Database(name='default', catalog='spark_catalog', description='default database', locationUri='file:/Users/samarth/Desktop/projects/groKPy/sparkey/Coursework/spark-warehouse')]

Running spark.catalog.databaseExists('my_db') returns False

I am sure I am missing some fundamental point on how this works. I was expecting to see my_db to show up but it did not.

Solution

I've been having the exact same problem. From what I can tell, the spark.catalog object reads from memory rather than actually checking what has been persisted to disk. This obviously isn't what you want. YMMV but I found that adding some configuration to the session will get the behavior you want.
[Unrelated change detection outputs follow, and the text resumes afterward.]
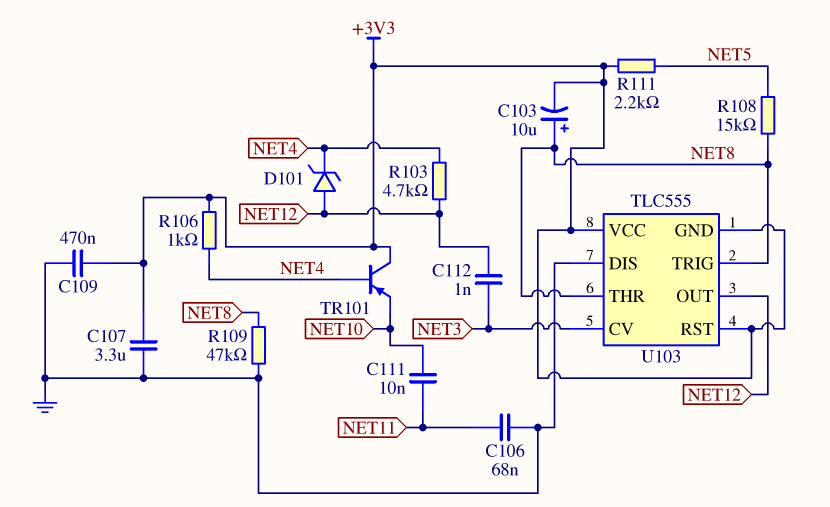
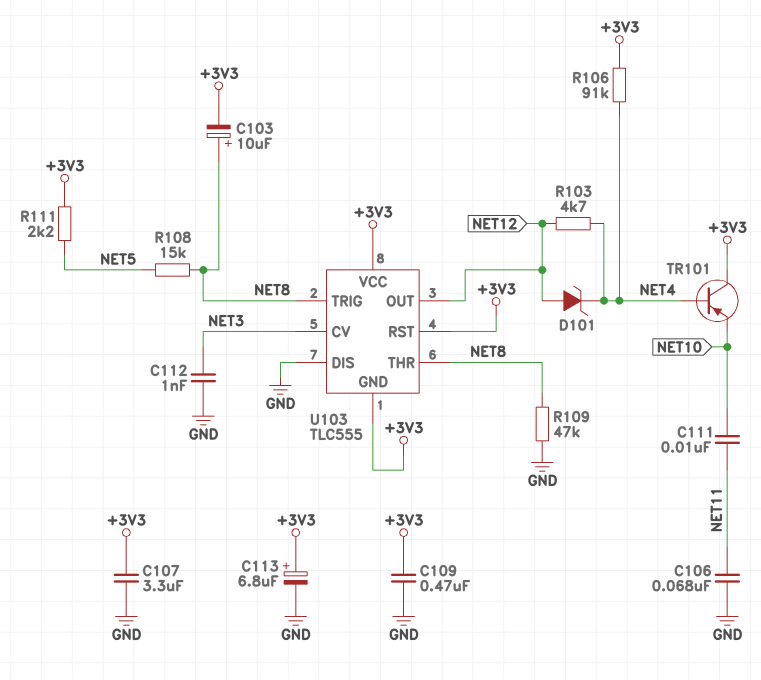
C112: 1nF (NET3, NET12) -> 1nF (GND, NET3)
C113: none -> 6.8uF (plus +3V3, minus GND)
R106: 1k (+3V3, NET4) -> 91k (+3V3, NET4)

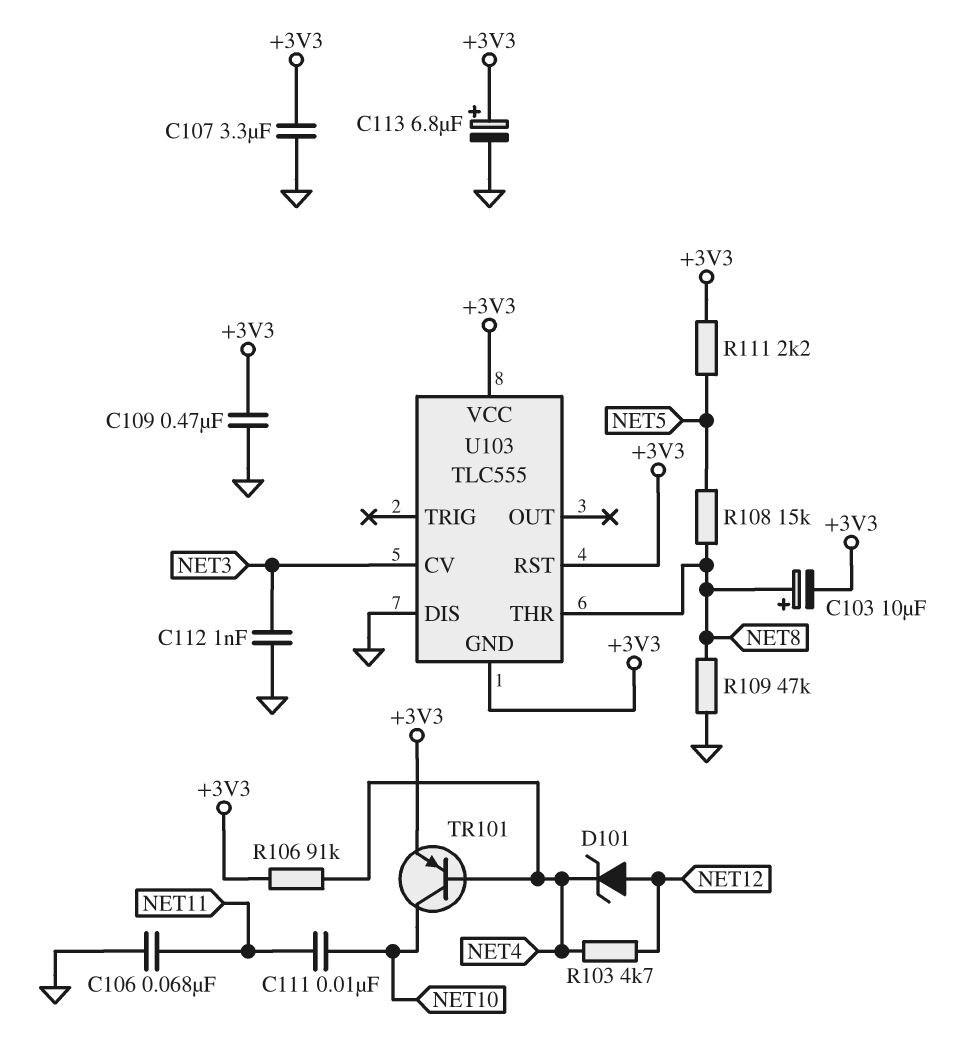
TR101: PNP (B NET4, C +3V3, E NET10) -> PNP (B NET4, C NET10, E +3V3)
U103 pin OUT: NET12 -> none
U103 pin TRIG: NET8 -> none

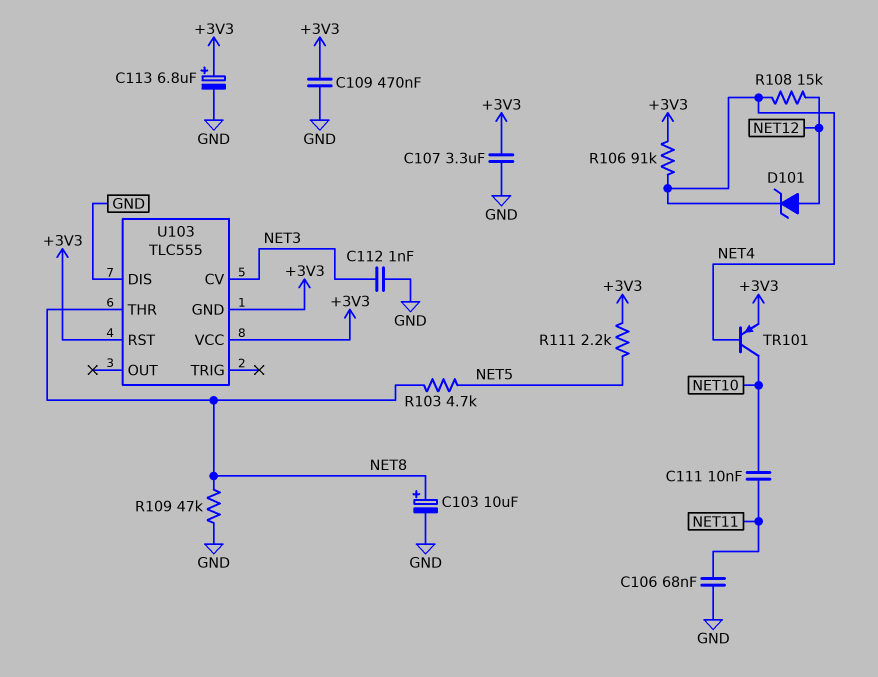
C103: 10uF (plus NET8, minus +3V3) -> 10uF (plus NET8, minus GND)
R103: 4.7k (NET4, NET12) -> 4.7k (NET5, NET8)
R108: 15k (NET5, NET8) -> 15k (NET4, NET12)

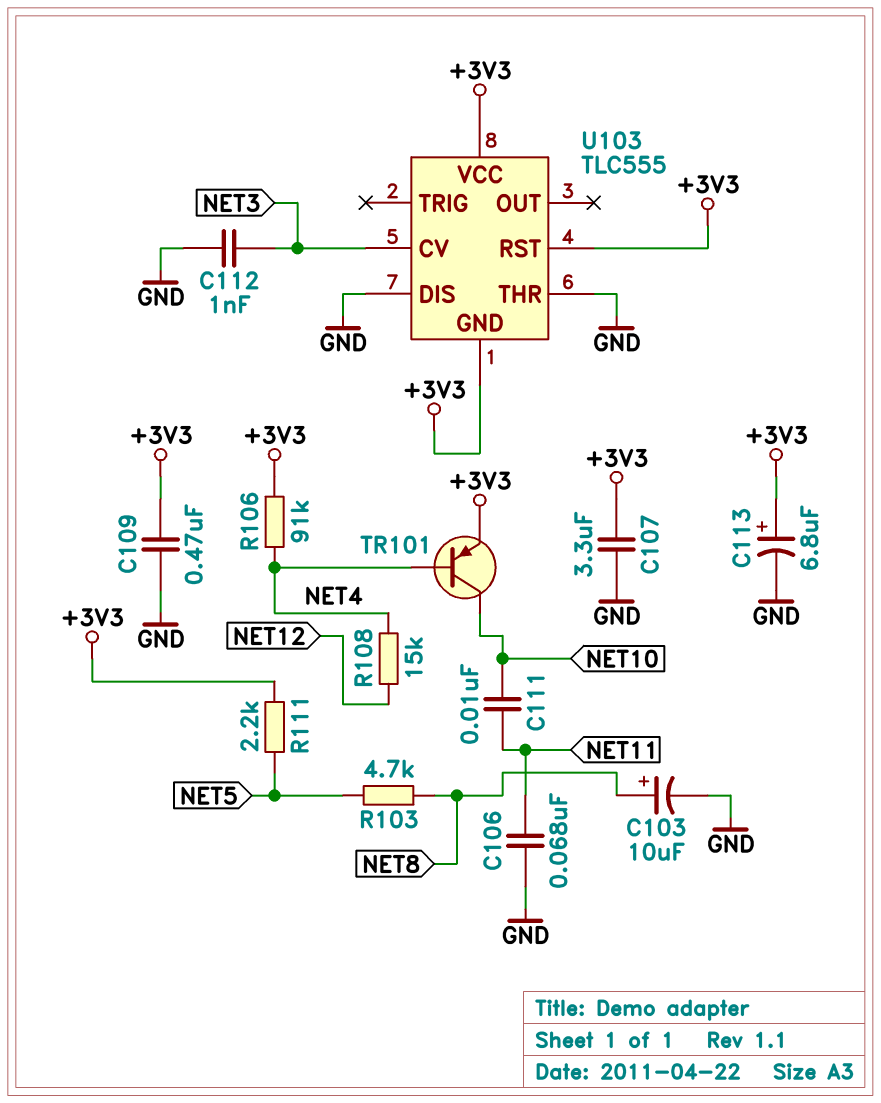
D101: zener (A NET12, K NET4) -> none
R109: 47k (GND, NET8) -> none
U103 pin THR: NET8 -> GND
Here's my config:

spark = SparkSession.builder \
                    .config("spark.sql.warehouse.dir", "path/to/your/catalog") \
                    .enableHiveSupport() \
                    .appName("your-app-name") \
                    .getOrCreate()

I believe that it is necessary to both of these things:

specify where the warehouse directory is. This can be any path, just someplace where you want the actual databases and tables to be persisted.
enable hive support

Doing this causes a metastore_db directory to be created when you actually create a db. spark.catalog will now read the information in there when you ask it to list databases / tables or check if a db / table exists.

One caveat is that I'm doing this on my local computer, not using any cloud or managed services.